- [Assigned task A]:
Rewrite the 1,1-diethoxyethane text from "- Solubility in" to "called simply acetal.", changing "malt whisky" to "rye whiskey".
- [Assigned task B]:
What boiling point does the 1,1-diethoxyethane text give for the compound?

- [Given text]:

════════

1,1-Diethoxyethane
- Names: Preferred IUPAC name 1,1-Diethoxyethane

Identifiers
- CAS Number: 105-57-7;
- 3D model (JSmol): Interactive image;
- ChemSpider: 13835836;
- ECHA InfoCard: 100.003.010
- EC Number: 203-310-6;
- PubChem CID: 7765;
- UNII: 5G14F9E2HB;
- CompTox Dashboard (EPA): DTXSID6030607 ;

Properties
- Chemical formula: C_{6}H_{14}O_{2}
- Molar mass: 118.176 g·mol^{−1}
- Appearance: Colorless liquid
- Density: 0.83 g/cm^{3}
- Melting point: −113 °C (−171 °F; 160 K)
- Boiling point: 102 °C (216 °F; 375 K)
- Solubility in water: 46 g/L
- Refractive index (n_{D}): 1.3834 (20 °C)

= 1,1-Diethoxyethane =

1,1-Diethoxyethane (acetaldehyde diethyl acetal) is a major flavoring component of distilled beverages, especially malt whisky and sherry. Although it is just one of many compounds containing an acetal functional group, this specific chemical is sometimes called simply acetal.

════════

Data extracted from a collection
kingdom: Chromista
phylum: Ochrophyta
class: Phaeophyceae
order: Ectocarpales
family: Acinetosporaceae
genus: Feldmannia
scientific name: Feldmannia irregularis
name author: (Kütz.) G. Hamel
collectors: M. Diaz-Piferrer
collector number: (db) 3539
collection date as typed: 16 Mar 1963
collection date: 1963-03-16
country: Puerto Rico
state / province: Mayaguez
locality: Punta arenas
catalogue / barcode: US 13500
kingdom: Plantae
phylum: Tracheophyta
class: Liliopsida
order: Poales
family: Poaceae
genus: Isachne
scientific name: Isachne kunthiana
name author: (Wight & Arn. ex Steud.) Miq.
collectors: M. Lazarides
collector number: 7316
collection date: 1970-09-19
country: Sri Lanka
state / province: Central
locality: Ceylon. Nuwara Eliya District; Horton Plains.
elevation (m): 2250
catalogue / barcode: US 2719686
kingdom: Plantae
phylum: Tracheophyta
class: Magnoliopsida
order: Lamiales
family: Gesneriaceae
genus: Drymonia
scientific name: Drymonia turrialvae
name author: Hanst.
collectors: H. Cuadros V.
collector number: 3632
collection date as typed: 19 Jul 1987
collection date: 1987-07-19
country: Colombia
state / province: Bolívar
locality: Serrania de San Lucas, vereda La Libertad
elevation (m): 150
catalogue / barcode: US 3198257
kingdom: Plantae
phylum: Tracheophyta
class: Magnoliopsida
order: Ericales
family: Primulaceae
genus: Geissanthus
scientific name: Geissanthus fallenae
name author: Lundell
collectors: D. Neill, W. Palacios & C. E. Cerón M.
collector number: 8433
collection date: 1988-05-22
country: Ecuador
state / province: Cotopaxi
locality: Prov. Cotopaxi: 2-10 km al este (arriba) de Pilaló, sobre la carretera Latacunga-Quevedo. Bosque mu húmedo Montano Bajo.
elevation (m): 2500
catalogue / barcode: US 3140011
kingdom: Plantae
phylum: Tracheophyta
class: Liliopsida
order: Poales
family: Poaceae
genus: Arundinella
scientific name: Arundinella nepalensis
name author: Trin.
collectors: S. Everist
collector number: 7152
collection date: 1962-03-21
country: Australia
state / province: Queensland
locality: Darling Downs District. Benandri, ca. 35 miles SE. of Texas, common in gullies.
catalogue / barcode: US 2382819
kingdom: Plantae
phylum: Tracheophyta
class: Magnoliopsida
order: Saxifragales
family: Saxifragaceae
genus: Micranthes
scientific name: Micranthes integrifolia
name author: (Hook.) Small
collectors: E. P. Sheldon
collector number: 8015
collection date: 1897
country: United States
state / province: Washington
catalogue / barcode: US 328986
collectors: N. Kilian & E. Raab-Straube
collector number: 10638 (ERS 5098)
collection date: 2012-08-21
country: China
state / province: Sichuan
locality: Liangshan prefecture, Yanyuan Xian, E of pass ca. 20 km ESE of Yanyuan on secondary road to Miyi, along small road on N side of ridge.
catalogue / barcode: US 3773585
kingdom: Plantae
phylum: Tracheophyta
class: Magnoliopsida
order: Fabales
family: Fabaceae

════════

- [Final answer A]:
- Solubility in water: 46 g/L
- Refractive index (n_{D}): 1.3834 (20 °C)

= 1,1-Diethoxyethane =

1,1-Diethoxyethane (acetaldehyde diethyl acetal) is a major flavoring component of distilled beverages, especially rye whiskey and sherry. Although it is just one of many compounds containing an acetal functional group, this specific chemical is sometimes called simply acetal.

- [Final answer B]:
102 °C (216 °F; 375 K)